Source records:
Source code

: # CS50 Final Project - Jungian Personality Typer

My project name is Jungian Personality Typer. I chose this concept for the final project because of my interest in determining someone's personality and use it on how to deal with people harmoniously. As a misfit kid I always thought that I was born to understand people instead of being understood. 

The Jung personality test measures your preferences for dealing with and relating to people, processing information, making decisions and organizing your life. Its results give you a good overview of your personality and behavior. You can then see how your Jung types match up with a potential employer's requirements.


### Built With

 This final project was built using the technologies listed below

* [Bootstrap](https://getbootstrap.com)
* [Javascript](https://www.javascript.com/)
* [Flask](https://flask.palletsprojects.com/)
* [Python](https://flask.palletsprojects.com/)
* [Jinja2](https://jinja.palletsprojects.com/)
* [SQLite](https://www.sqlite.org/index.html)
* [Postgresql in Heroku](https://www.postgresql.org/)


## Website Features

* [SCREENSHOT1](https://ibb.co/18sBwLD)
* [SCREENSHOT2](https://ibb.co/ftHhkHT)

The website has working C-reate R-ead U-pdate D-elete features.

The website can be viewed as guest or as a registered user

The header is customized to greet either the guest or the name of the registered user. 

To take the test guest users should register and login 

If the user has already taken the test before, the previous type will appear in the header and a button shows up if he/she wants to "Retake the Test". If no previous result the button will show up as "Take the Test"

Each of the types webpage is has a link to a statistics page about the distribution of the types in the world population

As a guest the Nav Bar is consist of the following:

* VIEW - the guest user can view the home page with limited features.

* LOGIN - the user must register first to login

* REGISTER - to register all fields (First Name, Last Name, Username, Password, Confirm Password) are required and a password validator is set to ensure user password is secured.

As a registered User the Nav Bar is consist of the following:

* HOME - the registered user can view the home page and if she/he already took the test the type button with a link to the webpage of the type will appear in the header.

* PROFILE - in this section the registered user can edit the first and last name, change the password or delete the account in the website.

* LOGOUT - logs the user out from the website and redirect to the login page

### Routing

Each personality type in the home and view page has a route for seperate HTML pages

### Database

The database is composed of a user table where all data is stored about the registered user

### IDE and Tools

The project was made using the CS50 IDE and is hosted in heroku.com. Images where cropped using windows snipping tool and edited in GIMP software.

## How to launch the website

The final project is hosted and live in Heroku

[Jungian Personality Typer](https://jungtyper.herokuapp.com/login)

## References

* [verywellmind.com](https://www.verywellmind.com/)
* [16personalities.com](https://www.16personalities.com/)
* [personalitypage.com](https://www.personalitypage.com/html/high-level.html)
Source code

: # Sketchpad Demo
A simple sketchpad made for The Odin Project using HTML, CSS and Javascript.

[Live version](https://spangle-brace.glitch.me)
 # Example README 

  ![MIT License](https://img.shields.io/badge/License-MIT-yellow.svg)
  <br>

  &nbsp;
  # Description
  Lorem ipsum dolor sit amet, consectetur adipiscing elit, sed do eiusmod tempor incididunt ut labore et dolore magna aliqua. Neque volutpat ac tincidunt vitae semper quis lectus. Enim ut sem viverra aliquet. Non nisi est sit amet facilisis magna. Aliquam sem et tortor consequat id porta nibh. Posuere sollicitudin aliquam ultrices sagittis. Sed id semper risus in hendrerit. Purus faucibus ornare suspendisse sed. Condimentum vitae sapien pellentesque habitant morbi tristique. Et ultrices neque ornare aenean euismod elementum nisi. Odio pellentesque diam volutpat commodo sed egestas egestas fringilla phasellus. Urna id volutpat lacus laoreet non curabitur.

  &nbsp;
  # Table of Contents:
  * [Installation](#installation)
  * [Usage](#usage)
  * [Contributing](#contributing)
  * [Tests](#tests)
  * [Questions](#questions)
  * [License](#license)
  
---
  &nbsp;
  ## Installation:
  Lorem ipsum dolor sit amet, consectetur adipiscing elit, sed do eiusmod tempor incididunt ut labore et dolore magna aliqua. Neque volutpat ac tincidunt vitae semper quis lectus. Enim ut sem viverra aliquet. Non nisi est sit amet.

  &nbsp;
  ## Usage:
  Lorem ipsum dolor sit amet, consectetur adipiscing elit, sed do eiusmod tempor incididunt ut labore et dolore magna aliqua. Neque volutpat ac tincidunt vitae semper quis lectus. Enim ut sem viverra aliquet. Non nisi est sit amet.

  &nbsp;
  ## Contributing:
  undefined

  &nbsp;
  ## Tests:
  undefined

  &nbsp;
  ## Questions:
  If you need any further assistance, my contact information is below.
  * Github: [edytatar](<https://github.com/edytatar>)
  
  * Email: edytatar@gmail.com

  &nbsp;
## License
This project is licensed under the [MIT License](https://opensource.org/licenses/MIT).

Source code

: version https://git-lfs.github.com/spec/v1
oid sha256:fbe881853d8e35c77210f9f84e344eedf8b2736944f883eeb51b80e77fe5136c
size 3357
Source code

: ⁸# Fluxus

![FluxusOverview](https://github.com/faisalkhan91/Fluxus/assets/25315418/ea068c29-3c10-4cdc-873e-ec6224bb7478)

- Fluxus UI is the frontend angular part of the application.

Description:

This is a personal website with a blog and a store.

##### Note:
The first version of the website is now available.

» Try it: Going through the data above, return each line with the word "login".

» Written solution:
To take the test guest users should register and login 
* LOGIN - the user must register first to login
* LOGOUT - logs the user out from the website and redirect to the login page
[Jungian Personality Typer](https://jungtyper.herokuapp.com/login)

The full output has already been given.